OK, I pointed out that Deep Neural Nets were a "hot topic" at last years Interspeech.  It's hard to believe it's possible, but they're even hotter now.  Geoffrey Hinton gave the first plenary talk.  This was followed by an oral session called "Automatic Speech Recognition using Neural Networks", which was followed by a Special Session titled "New Types of Deep Neural Network Learning for Speech Recognition and Related Applications".  The next morning, you could attend "Acoustic Modeling with Neural Networks".  And this is just at the session level.  Even more applications of multilayer neural networks were scattered around other oral and poster sessions.  Some of these oral sessions were so crowded that people were standing along the walls and sitting in the aisles.  Nothing else that I saw received nearly so much attention.

It's easy to view "deep" learning as a silver bullet -- the next great machine learning that will solve all of our problems.  It's almost certainly not.  However, a wide array of research groups are seeing similar impressive performance gains by using deep network models for a broad spectrum of spoken language processing tasks.  This is especially true for acoustic modeling in speech recognition.  Given this, deep learning shouldn't be ignored.
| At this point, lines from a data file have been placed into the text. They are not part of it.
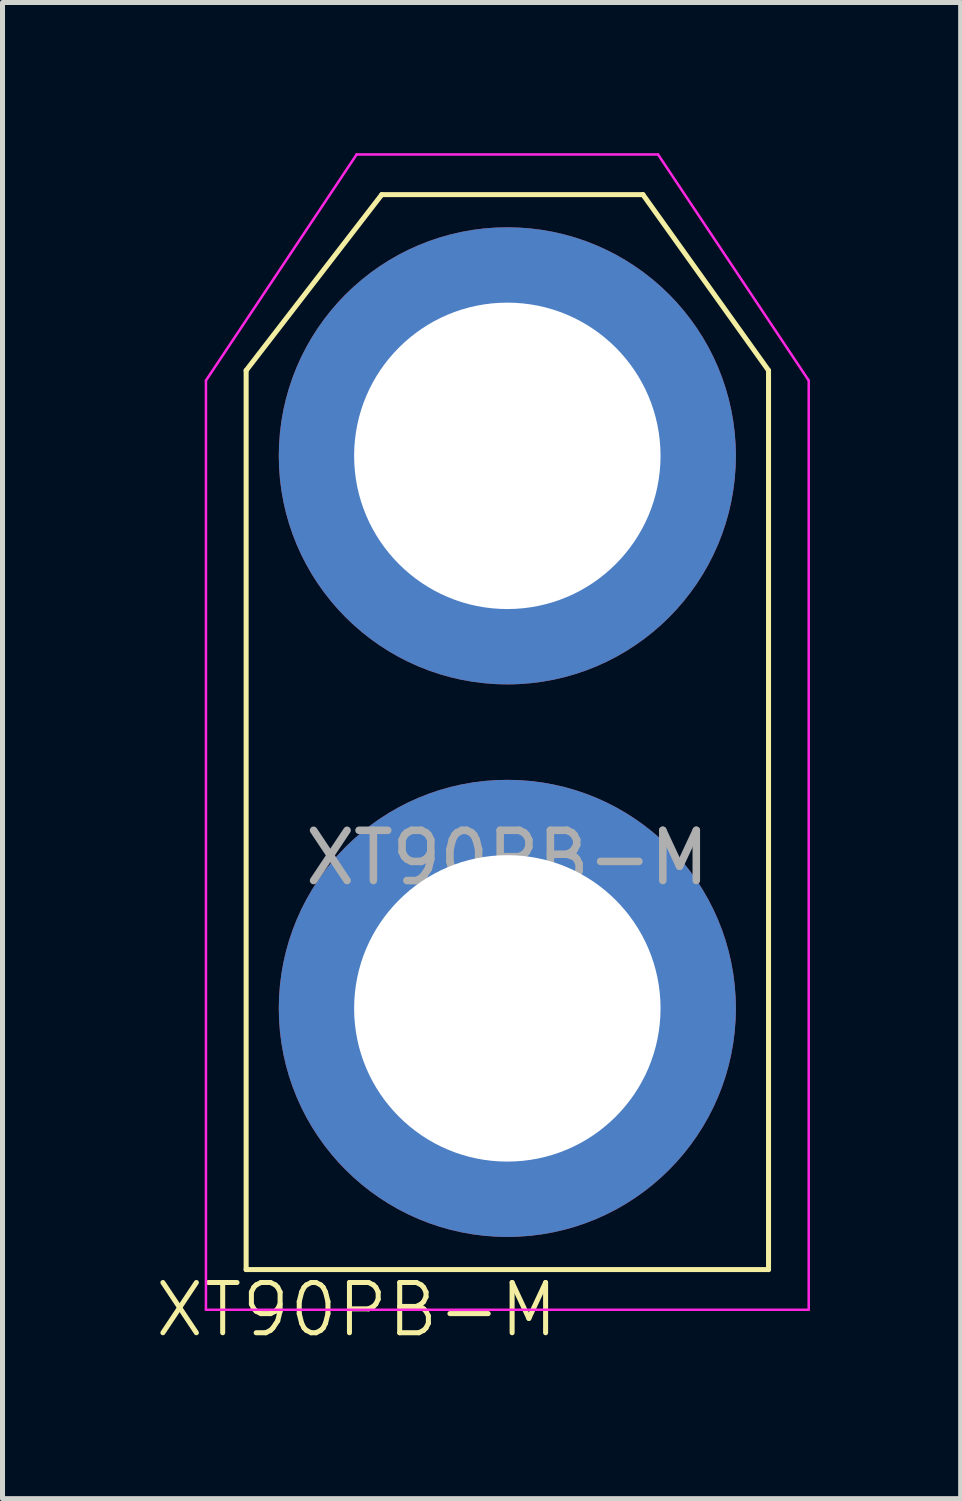
<source format=kicad_pcb>
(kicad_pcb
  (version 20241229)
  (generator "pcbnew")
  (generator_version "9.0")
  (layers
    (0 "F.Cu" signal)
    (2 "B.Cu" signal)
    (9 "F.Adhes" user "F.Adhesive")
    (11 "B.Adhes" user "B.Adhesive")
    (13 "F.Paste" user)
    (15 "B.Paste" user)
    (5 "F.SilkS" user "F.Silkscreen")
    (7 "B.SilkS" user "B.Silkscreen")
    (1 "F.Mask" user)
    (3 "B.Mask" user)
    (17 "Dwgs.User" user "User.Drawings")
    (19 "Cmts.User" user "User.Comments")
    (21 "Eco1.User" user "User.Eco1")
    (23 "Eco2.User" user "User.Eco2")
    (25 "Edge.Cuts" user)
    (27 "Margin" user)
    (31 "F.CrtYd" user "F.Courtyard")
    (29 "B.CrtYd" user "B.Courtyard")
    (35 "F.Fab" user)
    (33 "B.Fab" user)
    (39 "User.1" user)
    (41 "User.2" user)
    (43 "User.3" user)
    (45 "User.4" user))
  (footprint "XT90PB-M"
    (layer "F.Cu")
    (at 7.05 11.525)
    (property "Reference" "XT90PB-M" (at -3 11.5 0) (unlocked yes) (layer "F.SilkS") (effects (font (size 1 1) (thickness 0.1))))
    (attr through_hole)
    (fp_line (start -5.2 -7.2) (end -5.2 10.7) (stroke (width 0.1) (type default)) (layer "F.SilkS"))
    (fp_line (start -5.2 10.7) (end 5.2 10.7) (stroke (width 0.1) (type default)) (layer "F.SilkS"))
    (fp_line (start -2.5 -10.7) (end -5.2 -7.2) (stroke (width 0.1) (type default)) (layer "F.SilkS"))
    (fp_line (start 2.7 -10.7) (end -2.5 -10.7) (stroke (width 0.1) (type default)) (layer "F.SilkS"))
    (fp_line (start 5.2 -7.2) (end 2.7 -10.7) (stroke (width 0.1) (type default)) (layer "F.SilkS"))
    (fp_line (start 5.2 10.7) (end 5.2 -7.2) (stroke (width 0.1) (type default)) (layer "F.SilkS"))
    (fp_line (start -6 -7) (end -3 -11.5) (stroke (width 0.05) (type default)) (layer "F.CrtYd"))
    (fp_line (start -6 11.5) (end -6 -7) (stroke (width 0.05) (type default)) (layer "F.CrtYd"))
    (fp_line (start -3 -11.5) (end 3 -11.5) (stroke (width 0.05) (type default)) (layer "F.CrtYd"))
    (fp_line (start 3 -11.5) (end 6 -7) (stroke (width 0.05) (type default)) (layer "F.CrtYd"))
    (fp_line (start 6 -7) (end 6 11.5) (stroke (width 0.05) (type default)) (layer "F.CrtYd"))
    (fp_line (start 6 11.5) (end -6 11.5) (stroke (width 0.05) (type default)) (layer "F.CrtYd"))
    (fp_text user "${REFERENCE}" (at 0 2.5 0) (unlocked yes) (layer "F.Fab") (effects (font (size 1 1) (thickness 0.15))))
    (pad "1" thru_hole circle (at 0 -5.5) (size 9.1 9.1) (drill 6.1) (layers "*.Cu" "*.Mask"))
    (pad "2" thru_hole circle (at 0 5.5) (size 9.1 9.1) (drill 6.1) (layers "*.Cu" "*.Mask")))
  (gr_rect
    (start -3 -3)
    (end 16.075 26.785)
    (stroke (width 0.1) (type default))
    (fill no)
    (layer "Edge.Cuts")))
</source>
Hinton's coursera course is a solid place to start. (Though resist drinking the kool-aid.  To my mind, perceptrons are bad approximations of neurons and worse approximations of the brain, and do little to advance our understanding of human intelligence.)

Another highlight
One paper which caught my attention for its simplicity came out of Google: "Language Model Verbalization for Automatic Speech Recognition".  Essentially "verbalization" is defined as a sort of inverse text-normalization. In text normalization for speech synthesis we have to translate "10" to "TEN", and "7:11" to "SEVEN ELEVEN" or "ELEVEN PAST SEVEN".  For ASR, the idea of verbalization is to convert decoding output of "SEVEN ELEVEN" into "7:11" or "7-11".  Why bother?  Well, Google (and everyone else) has big language models based on text data. You could run a text normalizer over all of this data, but the proposition here is to convert the ASR output into a form that looks more like the source material in your language model.
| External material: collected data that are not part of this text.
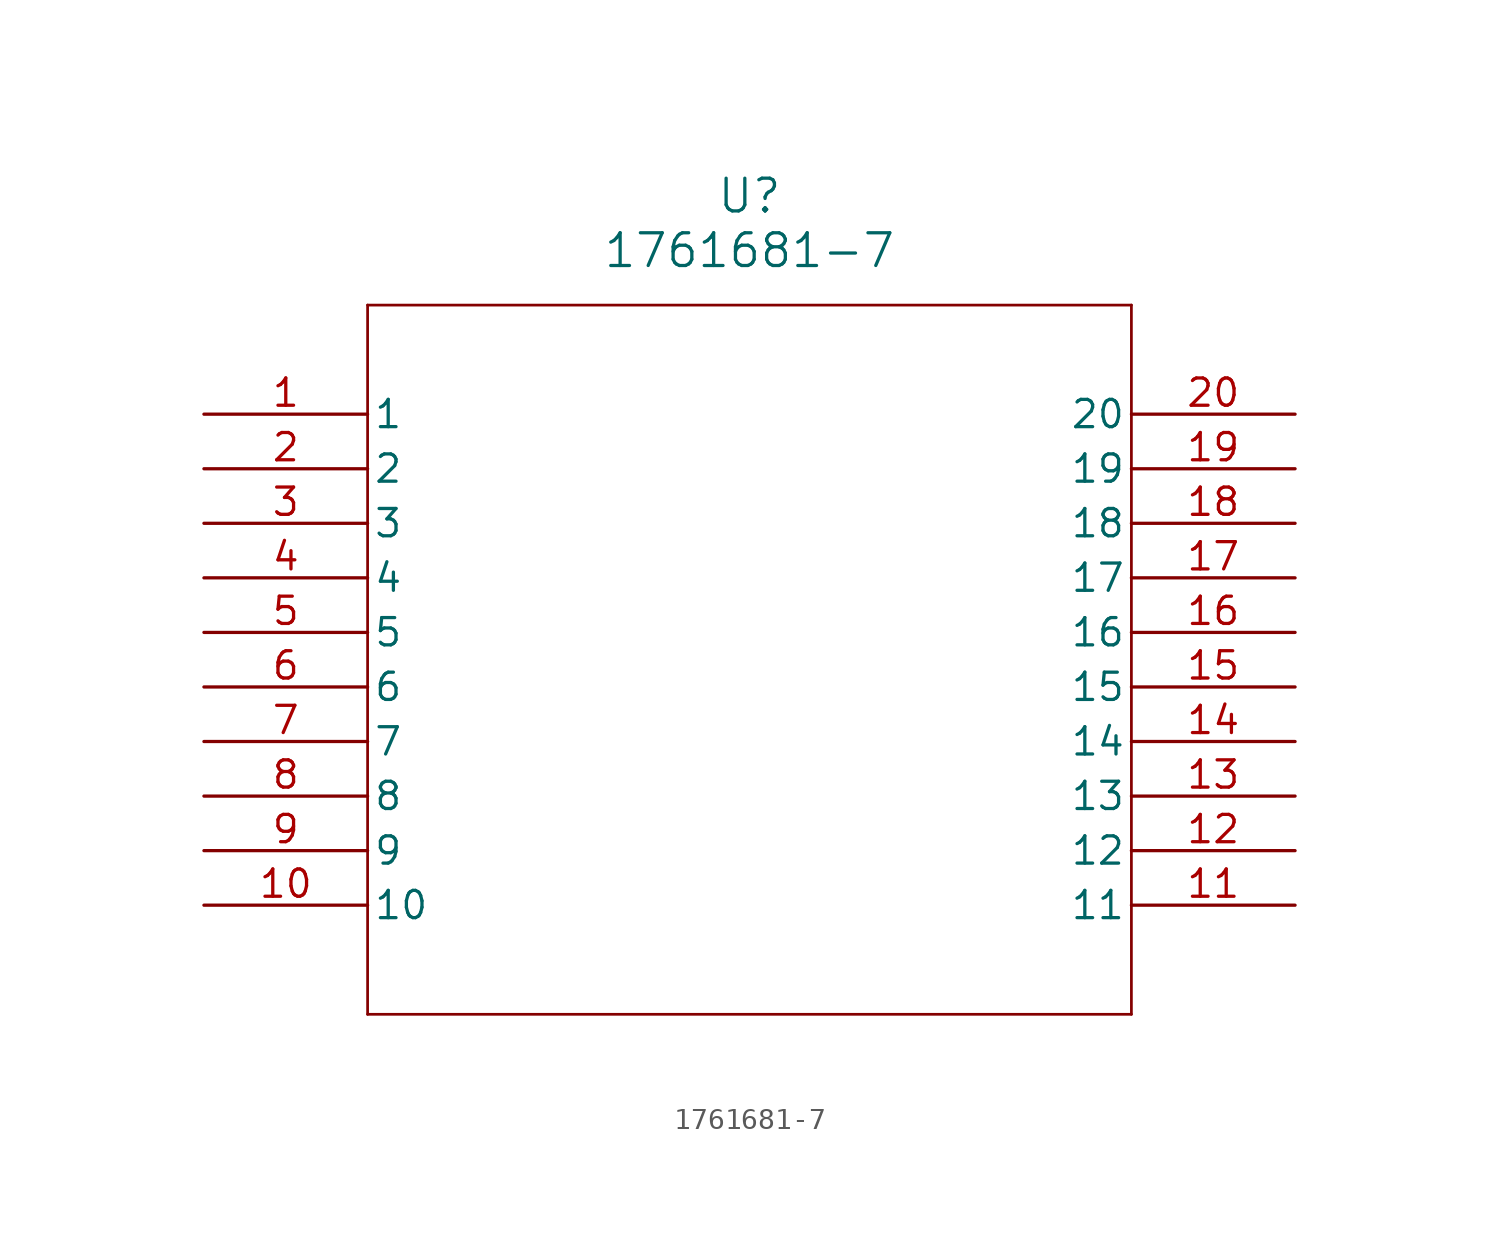
<source format=kicad_sym>
(kicad_symbol_lib
  (version 20211014)
  (generator kicad_symbol_editor)
  (symbol "1761681-7"
    (pin_names
      (offset 0.254))
    (property "Reference" "U"
      (at 25.4 10.16 0)
      (effects (font (size 1.524 1.524))))
    (property "Value" "1761681-7"
      (at 25.4 7.62 0)
      (effects (font (size 1.524 1.524))))
    (symbol "1761681-7_0_1"
      (polyline (pts (xy 7.62 5.08) (xy 7.62 -27.94)) (stroke (width 0.127) (type default) (color 0 0 0 0)) (fill (type none)))
      (polyline (pts (xy 7.62 -27.94) (xy 43.18 -27.94)) (stroke (width 0.127) (type default) (color 0 0 0 0)) (fill (type none)))
      (polyline (pts (xy 43.18 -27.94) (xy 43.18 5.08)) (stroke (width 0.127) (type default) (color 0 0 0 0)) (fill (type none)))
      (polyline (pts (xy 43.18 5.08) (xy 7.62 5.08)) (stroke (width 0.127) (type default) (color 0 0 0 0)) (fill (type none)))
      (pin unspecified line (at 0 0 0) (length 7.62) (name "1" (effects (font (size 1.27 1.27)))) (number "1" (effects (font (size 1.27 1.27)))))
      (pin unspecified line (at 0 -2.54 0) (length 7.62) (name "2" (effects (font (size 1.27 1.27)))) (number "2" (effects (font (size 1.27 1.27)))))
      (pin unspecified line (at 0 -5.08 0) (length 7.62) (name "3" (effects (font (size 1.27 1.27)))) (number "3" (effects (font (size 1.27 1.27)))))
      (pin unspecified line (at 0 -7.62 0) (length 7.62) (name "4" (effects (font (size 1.27 1.27)))) (number "4" (effects (font (size 1.27 1.27)))))
      (pin unspecified line (at 0 -10.16 0) (length 7.62) (name "5" (effects (font (size 1.27 1.27)))) (number "5" (effects (font (size 1.27 1.27)))))
      (pin unspecified line (at 0 -12.7 0) (length 7.62) (name "6" (effects (font (size 1.27 1.27)))) (number "6" (effects (font (size 1.27 1.27)))))
      (pin unspecified line (at 0 -15.24 0) (length 7.62) (name "7" (effects (font (size 1.27 1.27)))) (number "7" (effects (font (size 1.27 1.27)))))
      (pin unspecified line (at 0 -17.78 0) (length 7.62) (name "8" (effects (font (size 1.27 1.27)))) (number "8" (effects (font (size 1.27 1.27)))))
      (pin unspecified line (at 0 -20.32 0) (length 7.62) (name "9" (effects (font (size 1.27 1.27)))) (number "9" (effects (font (size 1.27 1.27)))))
      (pin unspecified line (at 0 -22.86 0) (length 7.62) (name "10" (effects (font (size 1.27 1.27)))) (number "10" (effects (font (size 1.27 1.27)))))
      (pin unspecified line (at 50.8 -22.86 180) (length 7.62) (name "11" (effects (font (size 1.27 1.27)))) (number "11" (effects (font (size 1.27 1.27)))))
      (pin unspecified line (at 50.8 -20.32 180) (length 7.62) (name "12" (effects (font (size 1.27 1.27)))) (number "12" (effects (font (size 1.27 1.27)))))
      (pin unspecified line (at 50.8 -17.78 180) (length 7.62) (name "13" (effects (font (size 1.27 1.27)))) (number "13" (effects (font (size 1.27 1.27)))))
      (pin unspecified line (at 50.8 -15.24 180) (length 7.62) (name "14" (effects (font (size 1.27 1.27)))) (number "14" (effects (font (size 1.27 1.27)))))
      (pin unspecified line (at 50.8 -12.7 180) (length 7.62) (name "15" (effects (font (size 1.27 1.27)))) (number "15" (effects (font (size 1.27 1.27)))))
      (pin unspecified line (at 50.8 -10.16 180) (length 7.62) (name "16" (effects (font (size 1.27 1.27)))) (number "16" (effects (font (size 1.27 1.27)))))
      (pin unspecified line (at 50.8 -7.62 180) (length 7.62) (name "17" (effects (font (size 1.27 1.27)))) (number "17" (effects (font (size 1.27 1.27)))))
      (pin unspecified line (at 50.8 -5.08 180) (length 7.62) (name "18" (effects (font (size 1.27 1.27)))) (number "18" (effects (font (size 1.27 1.27)))))
      (pin unspecified line (at 50.8 -2.54 180) (length 7.62) (name "19" (effects (font (size 1.27 1.27)))) (number "19" (effects (font (size 1.27 1.27)))))
      (pin unspecified line (at 50.8 0 180) (length 7.62) (name "20" (effects (font (size 1.27 1.27)))) (number "20" (effects (font (size 1.27 1.27))))))))
</source>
The Verbalizer solution to this problem is remarkably elegant.  A traditional WFST decoder can be expressed as D = C • L • G, where C comes off the acoustic model mapping context dependent to independent phones, L is the pronunciation model and G the language model.  The "Verbalized" WFST model includes a WFST V which maps ASR realizations like "SEVEN ELEVEN" to text-like realizations like "7-11" or "7:11" (and since it's a WFST it can do both simultaneously).  The new decoder looks like D = C • L • V • G.  No fuss, no muss.  Except that you have to write Verbalizer rules by hand.

The paper focused on terms involving numbers, but the framework is very extensible.  And it's great to see work coming out of Google that doesn't have Google-scale data as a prerequisite.

The acceptance rate at this years ICASSP was 52%.  This means that the ICASSP and Interspeech acceptance rates are identical for the first time.  I know that Interspeech organizers have been working to lower the acceptance rate, while it sounds like there has been pressure to keep the size of ICASSP large, even at the expense of a higher acceptance rate.  IEEE (the ICASSP parent organization) is a much larger bureaucracy than ISCA (Interspeech).  There are clear expectations from IEEE about the expected revenue from hosting a conference, which translates to expectations on attendance and therefore the number of accepted papers regardless of the number of submissions.

Despite the near constant rain, I genuinely enjoyed Vancouver and ICASSP 2013.  I'm looking forward to the next.